One look at Dream Catchers was enough for me to want to dive and find out more. The artwork is fantastic and perfectly evokes the feeling of a book you’d read to a child at bed time. Of course this ties in perfectly with the theme of the game. In Dream Catchers, players take on the role of, what else, dream catchers, looking to help children sleep at night by chasing away the bad monsters and nightmares.
Dream Catchers is a cooperative hand management game for 2-4 players that takes about 30 minutes to play. Dream Catchers plays well at any player count.
The goal in Dream Catchers is to collect enough good dreams to fill the dream track. Each player gets to be a dream catcher with a unique power. To start the game, a random mix of dream and nightmare cards are dealt into a 3×3 grid. Each player then starts with 4 actions cards.
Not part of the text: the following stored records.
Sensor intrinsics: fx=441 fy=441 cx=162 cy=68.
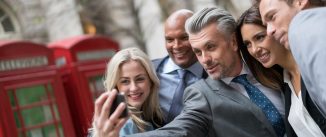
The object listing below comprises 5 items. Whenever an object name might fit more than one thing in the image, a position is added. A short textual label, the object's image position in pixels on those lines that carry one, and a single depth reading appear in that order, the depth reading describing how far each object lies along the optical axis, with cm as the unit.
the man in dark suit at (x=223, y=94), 197
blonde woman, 248
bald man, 296
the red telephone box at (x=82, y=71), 576
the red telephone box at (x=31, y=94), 480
A player’s turn happens over two phases:
During the Dream Catcher Phase, a player can take two actions. The main action is usually to catch a dream or nightmare. To do so, a player discards cards with symbols matching the dream/nightmare card. The card is removed and the dream counter is moved up a space (if a dream was caught). If the dream contained a treasure icon, a treasure card is drawn and resolved. Players can also trade cards with other players for an action.
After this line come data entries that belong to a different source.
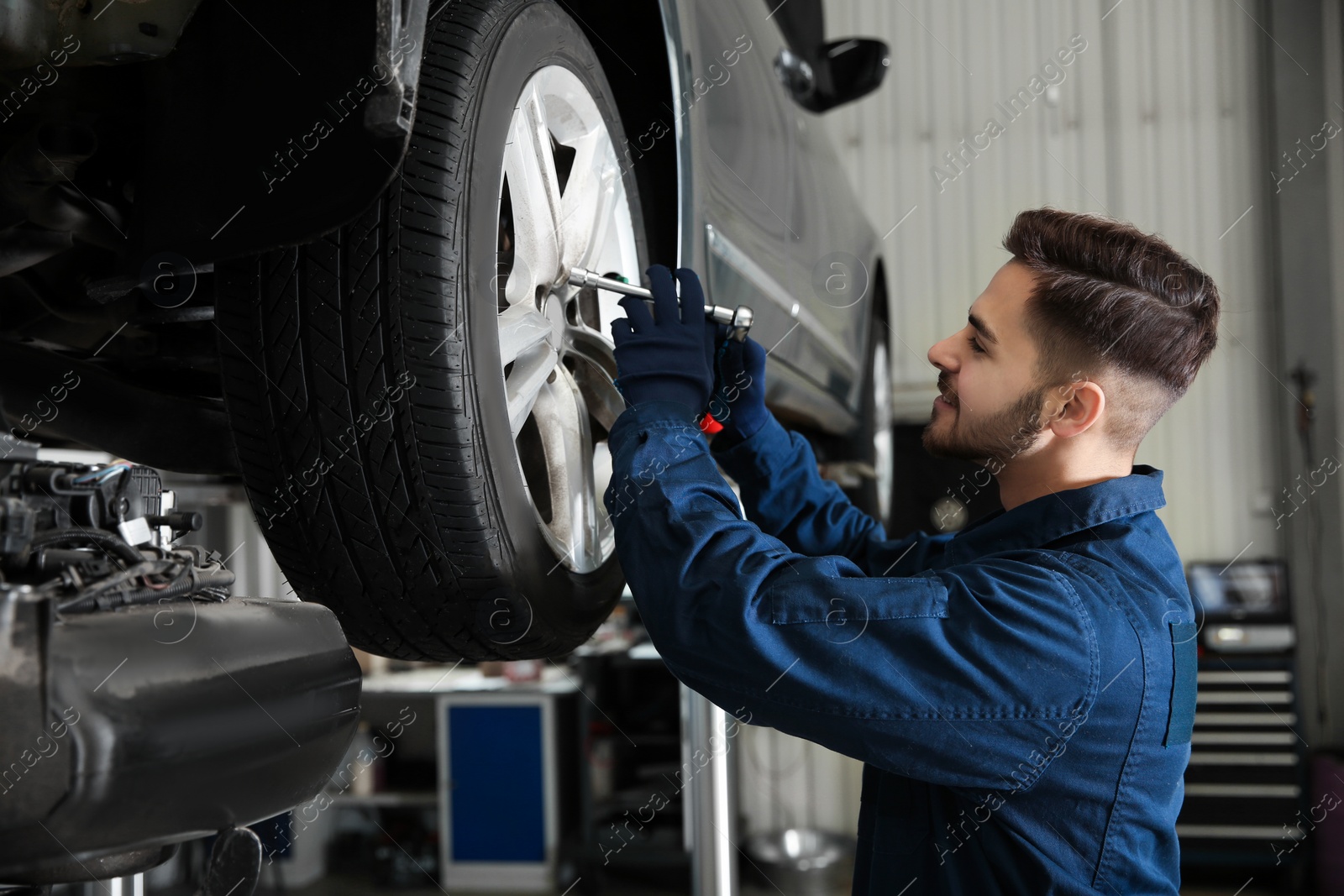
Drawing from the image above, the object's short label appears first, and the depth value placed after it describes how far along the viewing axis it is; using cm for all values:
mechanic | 85
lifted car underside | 76
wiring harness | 59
If there are monsters in play, a player can try to catch it as an action if they have the matching cards. They must then roll a 6-sided die and hit the monsters level or higher. If successful, they discard the action cards used, if not, they can try again with a new action.
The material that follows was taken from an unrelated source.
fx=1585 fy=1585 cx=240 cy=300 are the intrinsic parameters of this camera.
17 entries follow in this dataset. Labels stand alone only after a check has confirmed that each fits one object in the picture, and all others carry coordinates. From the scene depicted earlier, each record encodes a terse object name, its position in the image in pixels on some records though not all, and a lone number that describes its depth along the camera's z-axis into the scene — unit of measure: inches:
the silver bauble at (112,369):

Once both of their actions are used, the Night Phase beings. First, the time marker moves. If it moves onto a space with a monster token, a new monster is put into play, destroying any dreams with a matching icon.
Then the dream grid is refilled. If the drawn card is a dream, nothing happens. If it’s a nightmare, adjacent cards are checked to see if any of the symbols match. If so, the matching cards are discarded and the nightmare counter moves up a space for each card that matched. If there were no matches, the nightmare card slides one space in the direction of its arrow, again checking for matches. This process is repeated until the grid has a full nine cards again.
The game ends when player have filled up the dream tracker (win). The players lose if the nightmare tracker reaches the end, if there are ever 3 monsters under the bed, or if the time marker reaches the last space on the track.
As mentioned in the intro, the first thing you’ll notice about dream catchers is the amazing artwork. Artist Ping Ting Sim did a fantastic job of evoking the theme of the game throughout each illustration. In fact, all of the components were of excellent quality, from the wooden tracker tokens to the card thickness. I am very impressed with first time publisher Play Nation Studios.
When it comes to the game play, Dream Catchers felt surprisingly fresh in an extremely crowded genre. Limited to two actions, players will constantly feel under the gun as they have so much they will want to do. Weeding out the good dreams, fighting the bad ones, and dealing with monsters are all going to suck up your precious resources.
My favorite though has to be the grid mechanic for dealing with nightmares. I enjoyed how tense the game got every time you drew a card, hoping it wasn’t going to be a matching nightmare. What’s even worse is that they can cause chain reactions. You might draw a card and have it match two nightmare cards, all of a sudden leaving 3 holes in your grid that need to be refilled. Sometimes that nightmare tracker moves too quickly for my tastes.
Dream Catchers also boasts some solid replay value. There are a total of 5 different bedroom boards, each scaling up the difficulty. For those looking for a challenge, Dream Catchers is happy to provide. In addition to that, there are 6 different dream catchers for the player’s to control, each of which has their own unique power.
Overall Dream Catchers is a great game, with one major flaw that I didn’t like. Catching monsters requires rolling their level or higher on a six-sided die. This feels not only extremely random, but wholly unnecessary. Catching a monster already requires the use of a precious action and discarding 3 matching cards. Adding the randomness of a die roll, felt like they took it just a little too far. In fact, we lost one game within 10 minutes because we couldn’t roll a 4. 5 actions were spent trying to hit that number and the dice just didn’t favor us. I think the game would be much better if they got rid of the rolling and just kept it at having to discard the 3 cards (or possibly requiring the use of 2 actions if you wanted to make it a tad harder).
Dream Catchers is a great cooperative card game that not only feels unique, but boasts some excellent production values. I’m definitely going to be on the lookout for more games illustrated by artist Ping Ting Sim.
Other than the aforementioned issue with the dice rolling, I really enjoyed Dream Catchers. The puzzly nature of the game worked well and forced the players to work together if they hoped to win. Add in to that some excellent replay value and a fresh theme, and you’ve got a win in my book.
If you are hoping to get a copy of Dream Catchers, it hasn’t made its way to the US yet, however Play Nation Studios is planning on running a Kickstarter early in 2018 for wider distribution, so keep an eye out for this one.
Final Score: 4 Stars – A fresh cooperative game with scaling difficulty and excellent production values that could use a few tweaks to kick it up a notch.